By Andrew L. Urban
Faux-horror comedy film studio Troma was the first to respond – correctly – with ridicule to the ghastly attempt at terrorist blackmail by North Korea, after Sony’s new comedy, The Interview, was refused bookings at all major cinema chains across the US.
In an open letter to Supreme Leader Kim Jong-Un on December 19, 2014, Troma boss Lloyd Kaufman writes: “Greetings from Tromaville! We here at Troma Entertainment wish to publicly express our adulation for the supreme leader, Kim Jong-Un; Great Successor, Young Master, Brilliant Comrade, founder of the first ever “K-pop” girl band in North Korea (Moranbong), and our Lil’ Kim. In light of recent events, Troma wishes to distance itself from Hollywood’s unforgiveable disrespect for the Great One.”
He goes on: “For 40 years The Outstanding Leader and his ancestor Gods have been the role model for Troma Entertainment. This is evidenced by the fact that we have patterned our economic strategy of “no revenue” on the North Korean economic model. Kim Jong-Un has also inspired us (like his father before him, who learned to walk and talk at the age of three weeks and wrote 1500 books in three years) with how well he treats his loyal citizens and how happy he has made them…”
Under a photo of a smiling Kim Jong-Un, Kaufman writes: “If the People’s Republic needs any of our private emails or passwords, we will fax them to you promptly. Any who refuse will be sent to a prison labor camp, along with their families, for three generations of punishment.”
There is more, but you get the picture. The satirical tone eschews fear in favour of ridicule, always the better weapon against terrorism and dictatorship, which can only survive through constant fear.
Buffoons in power don’t like to be openly, publicly shown up as buffoons; that’s why The Interview is so dangerous for North Korea. It dares to make fun of the Supreme Leader as the Supreme Laughing Stock, refusing to be fearful. That could be catching.

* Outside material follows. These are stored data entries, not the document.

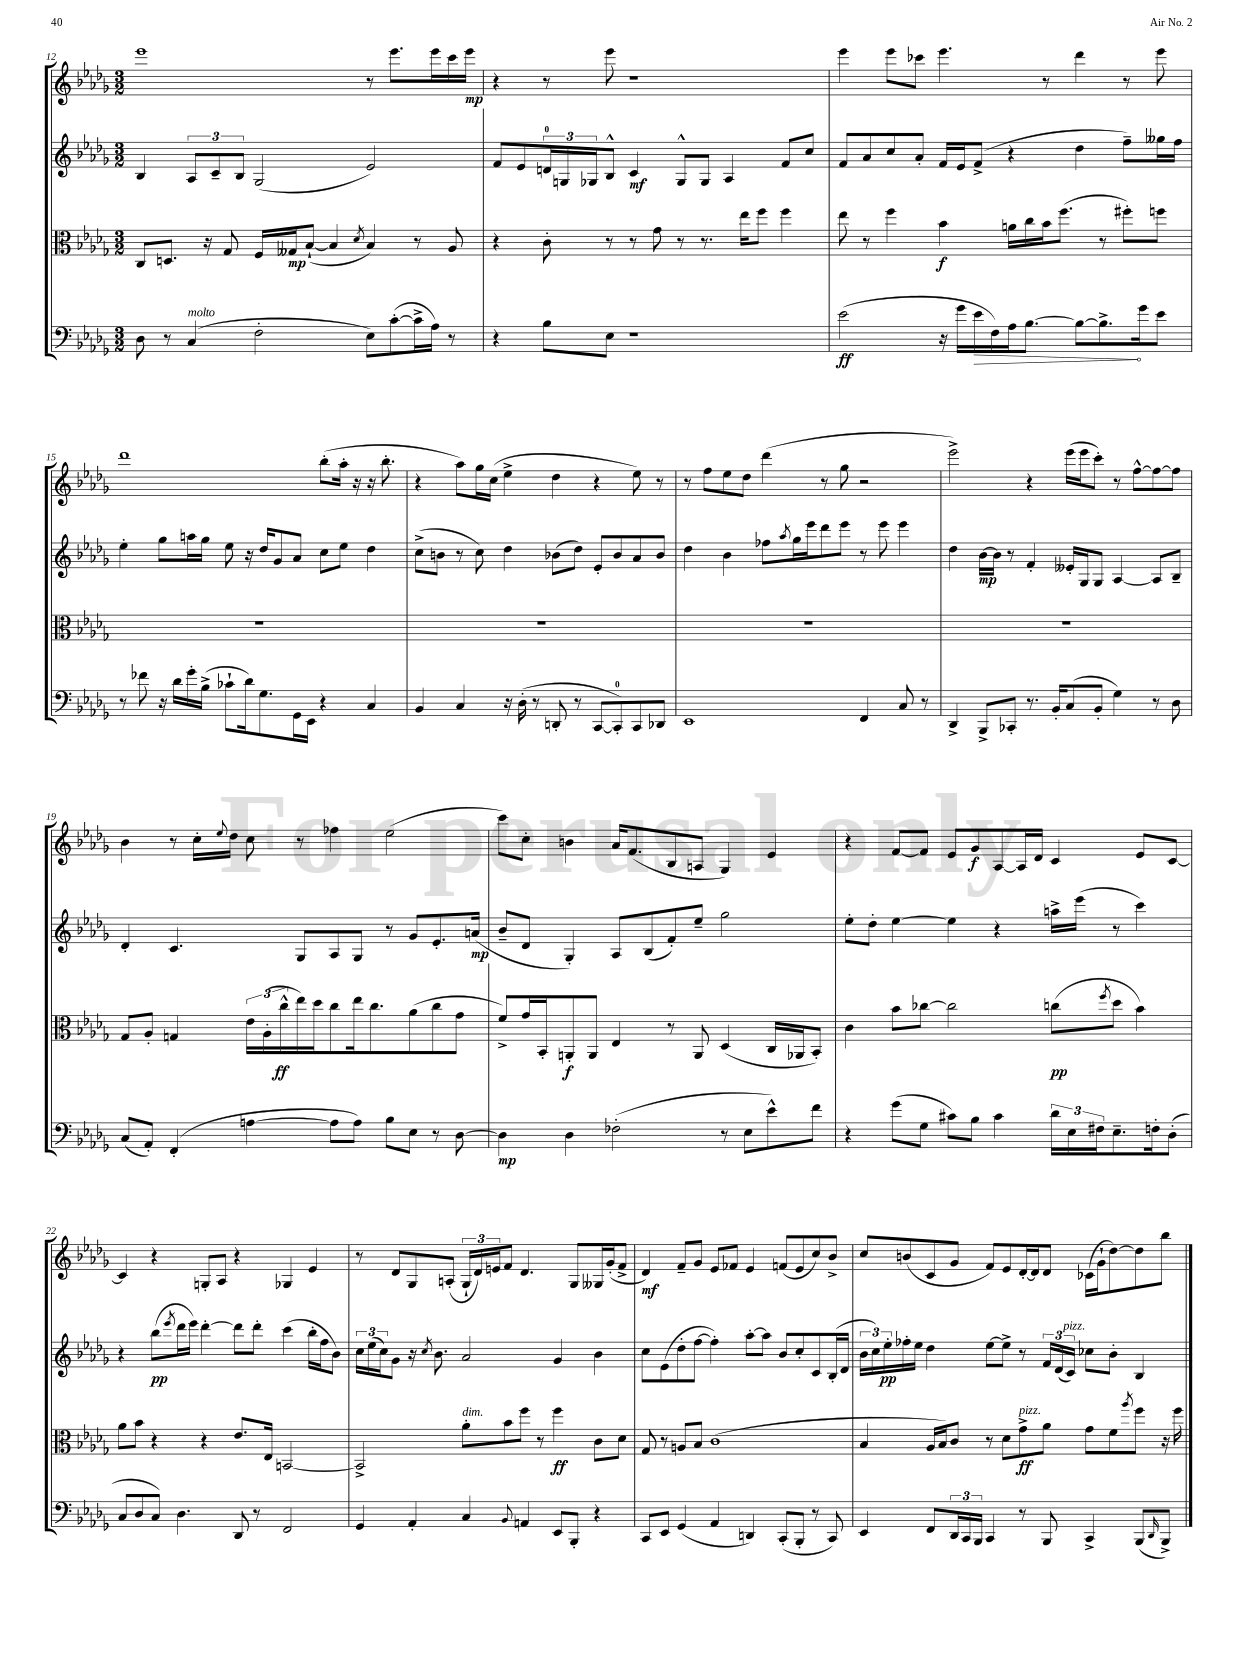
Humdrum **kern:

**kern	**kern	**kern	**kern
*staff4	*staff3	*staff2	*staff1
*clefF4	*clefC3	*clefG2	*clefG2
*k[b-e-a-d-g-]	*k[b-e-a-d-g-]	*k[b-e-a-d-g-]	*k[b-e-a-d-g-]
*M3/2	*M3/2	*M3/2	*M3/2
8D-	8C	4B-	1eee-
8r	8.D	.	.
(4C	.	12A-	.
.	16r	.	.
.	.	12c~	.
.	8G-	.	.
.	.	12B-	.
2F'	16F	(2G-	.
.	16G--	.	.
.	([8B-`	.	.
.	4B-]	.	.
.	8qd-	.	.
8E-)	4B-)	2e-)	8r
([8c'	.	.	8.eee-
16c^]	8r	.	.
16A-)	.	.	16eee-
8r	8A-	.	16ccc
.	.	.	16eee-
=	=	=	=
4r	4r	8f	4r
.	.	8e-	.
8B-	8c'	24d	8r
.	.	24G	.
.	.	24G-	.
8E-	8r	8B-^^	8eee-
1r	8r	4c	1r
.	8g-	.	.
.	8r	8G-^^	.
.	8.r	8G-	.
.	.	4A-	.
.	16ee-	.	.
.	8ff	.	.
.	4ff	8f	.
.	.	8cc	.
=	=	=	=
(2e-	8ee-	8f	4eee-
.	8r	8a-	.
.	4ff	8cc	8eee-
.	.	8a-'	8ccc-
16r	4b-	16f	4.eee-
16g-	.	16e-	.
16e-	.	(8f^	.
16F)	.	.	.
16A-	16a	4r	.
[8.B-	16cc	.	.
.	16b-	.	8r
.	(8.ff	.	.
8B-_	.	4dd-	4ddd-
8.B-^]	8r	.	.
.	8ff#')	8ff~)	8r
16g-	.	.	.
8e-	8ff	16gg--	8eee-
.	.	16ff	.
=	=	=	=
8r	1.r	4ee-'	1ddd-
8f-	.	.	.
16r	.	8gg-	.
16d-	.	.	.
16g-'	.	16aa	.
(16B-^	.	16gg-	.
8c-`	.	8ee-	.
16d-)	.	16r	.
8.G-	.	16dd-	.
.	.	8g-	.
16GG-	.	8a-	.
16EE-	.	.	.
4r	.	8cc	(8bb-'
.	.	8ee-	16aa-'
.	.	.	16r
4C	.	4dd-	16r
.	.	.	8.bb-'
=	=	=	=
4BB-	1.r	(8cc^	4r
.	.	8b	.
4C	.	8r	8aa-)
.	.	8cc)	16gg-
.	.	.	(16cc
16r	.	4dd-	4ee-^
(16D-'	.	.	.
8r	.	.	.
8DD'	.	(8b-	4dd-
8r	.	8dd-)	.
[8CC	.	8e-'	4r
8CC'])	.	8b-	.
8CC	.	8a-	8ee-)
8DD-	.	8b-	8r
=	=	=	=
1EE-	1.r	4dd-	8r
.	.	.	8ff
.	.	4b-	8ee-
.	.	.	8dd-
.	.	8ff-	(4ddd-
.	.	8qaa-	.
.	.	16gg-	.
.	.	16eee-	.
.	.	8ddd-	8r
.	.	8eee-	8gg-
4FF	.	8r	2r
.	.	8eee-	.
8C	.	4eee-	.
8r	.	.	.
=	=	=	=
4DD-^	1.r	4dd-	2eee-^)
8BBB-^	.	[16b-	.
.	.	16b-]	.
8CC-'	.	8r	.
8.r	.	4f'	4r
16BB-'	.	.	.
(8C	.	16e--'	(16eee-
.	.	16G-	16eee-
8BB-'	.	8G-	8ccc')
4G-)	.	[4A-	8r
.	.	.	[8ff^^
8r	.	8A-]	8ff_
8D-	.	8B-~	8ff]
=	=	=	=
(8C	8G-	4d-'	4b-
8AA-')	8A-'	.	.
(4FF'	4G	4.c	8r
.	.	.	16cc'
.	.	.	8qqee-
.	.	.	16dd-
[4A	24e-	.	8cc
.	(24A-'	.	.
.	24cc^^	.	.
.	16ee-)	8G-	8r
.	16dd-	.	.
8A]	8cc	8A-	4ff-
8A)	16ee-	8G-	.
.	8.cc	.	.
8B-	.	8r	(2ee-
8E-	(8a-	8g-	.
8r	8cc	8.e-'	.
[8D-	8g-	.	.
.	.	(16a	.
=	=	=	=
4D-]	8f^)	8b-~	8ccc)
.	16g-	8d-	8cc'
.	16BB-'	.	.
4D-	8AA'	4G-')	4b
.	8AA	.	.
(2F-'	4E-	8A-	16a-
.	.	.	(8.f
.	.	(8B-	.
.	8r	8f')	8B-
.	8AA	8ee-~	8A
8r	(4D-	2gg-	4G-)
8E-	.	.	.
8e-^^)	16C	.	4e-
.	16AA-	.	.
8f	8BB-')	.	.
=	=	=	=
4r	4c	8ee-'	4r
.	.	8dd-'	.
(8g-	8b-	[4ee-	[8f
8G-	[8cc-	.	8f]
8c#)	2cc-]	4ee-]	8e-
8B-	.	.	8g-
4c#	.	4r	[8A-
.	.	.	16A-]
.	.	.	16d-
24d-	(8cc	16aa^	4c
24E-	.	.	.
.	.	(16eee-	.
24F#	.	.	.
.	8qff	.	.
8.E-~	8dd-	8r	.
.	4b-)	4ccc)	8e-
16F'	.	.	.
(8D-'	.	.	[8c
=	=	=	=
8C	8a-	4r	4c]
8D-	8b-	.	.
8C)	4r	(8bb-	4r
.	.	8qeee-	.
4.D-	.	16ddd-	.
.	.	16eee-)	.
.	4r	[4ddd-'	8G'
.	.	.	8A-
8DD-	8.e-	8ddd-]	4r
8r	.	8ddd-'	.
.	16E-	.	.
2FF	[2BB	(4ccc	4G-
.	.	16bb-'	4e-
.	.	16ff	.
.	.	8b-)	.
=	=	=	=
4GG-	2BB^]	24cc	8r
.	.	(24ee-	.
.	.	24cc)	.
.	.	8g-	8d-
4AA-'	.	16r	8G-
.	.	8qcc	.
.	.	8.b-	.
.	.	.	(8A'
4C	8a-'	2a-	24G-`
.	.	.	24d-)
.	.	.	24e
.	8b-	.	8f
8qqBB-	.	.	.
4AA	8ff	.	4.d-
.	8r	.	.
8EE-	4ff	4g-	.
8BBB-'	.	.	8G-
4r	8c	4b-	16G--
.	.	.	(16g-'
.	8d-	.	8f^
=	=	=	=
8CC	8G-	8cc	4d-)
8EE-	8r	(8e-	.
(4GG-	8A	8dd-'	8f~
.	8B-	[8ff	8g-
4AA-	(1c	4ff'])	8e-
.	.	.	8f-
4DD)	.	[8aa-'	4e-
.	.	8aa-]	.
(8CC'	.	8b-	(8f
8BBB-'	.	8cc'	8e-
8r	.	8c	8cc)
8CC)	.	(16B-'	8b-^
.	.	16d-	.
=	=	=	=
4EE-	4B-	24b-	8cc
.	.	24cc)	.
.	.	24ee-'	.
.	.	16ff-'	(8b
.	.	16ee-	.
8FF	16A-	4dd-	8c
.	16B-)	.	.
24DD-	8c	.	8g-
24CC	.	.	.
24BBB-	.	.	.
4CC	8r	[8ee-	8f)
.	8d-	8ee-^]	8e-
8r	8g-^	8r	[16d-'
.	.	.	16d-]
8BBB-	8a-	24f	8d-
.	.	(24d-	.
.	.	24c)	.
4CC^	8g-	8cc-	(16c-
.	.	.	16g-`
.	8f	8b-'	[8dd-)
.	8qaa-	.	.
(8BBB-	8ff	4B-	8dd-]
16qqDD-	.	.	.
8BBB-^)	16r	.	8bb-
.	16ff	.	.
==	==	==	==
*-	*-	*-	*-
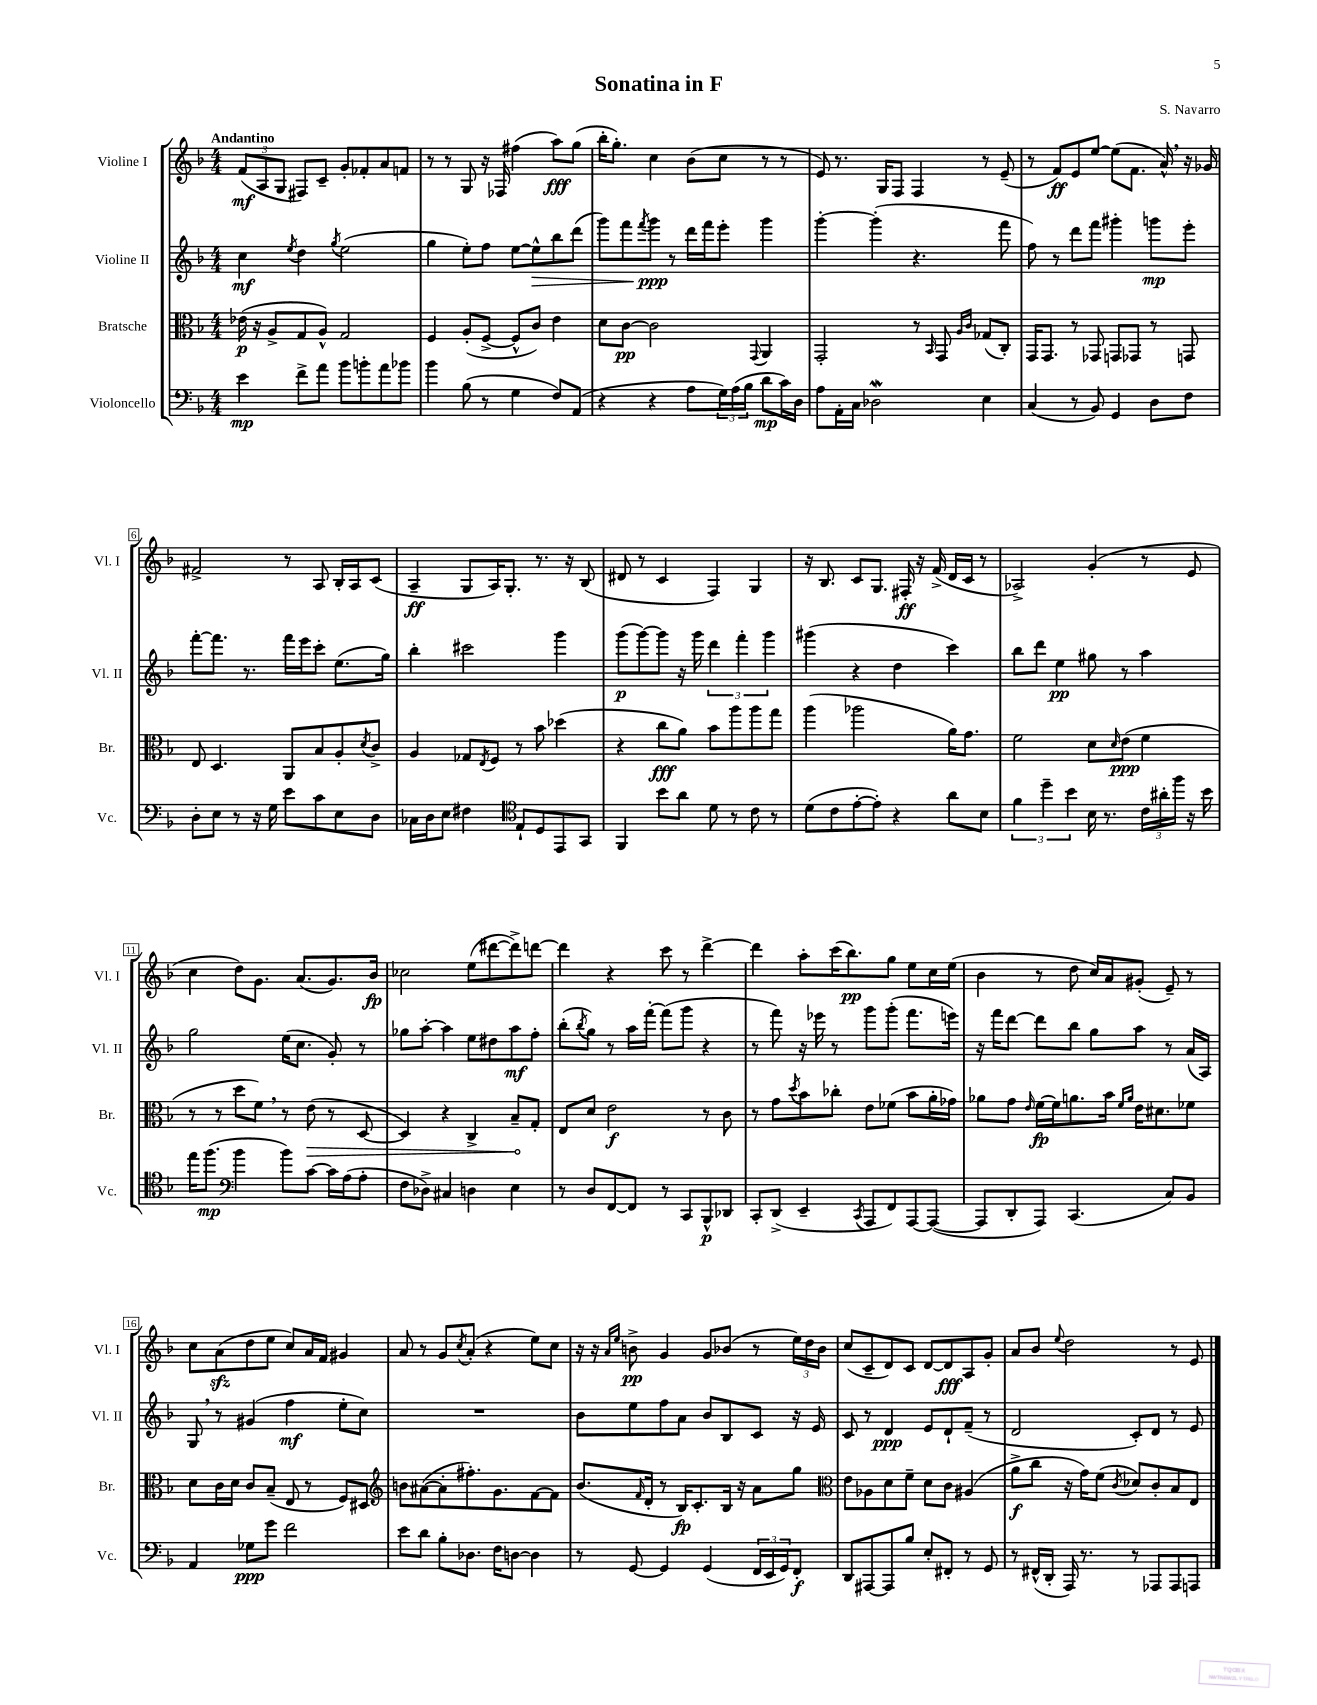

Sony should perhaps consider an open invitation to the public around the world to sign up for a private copy of The Interview, bypassing theatres, who were quite rightly, taking no chances that the threats against them – or even just one of them – might have been empty. (And perhaps opening the way for another lone terrorist to use the threat as a cloak for violence against the public.)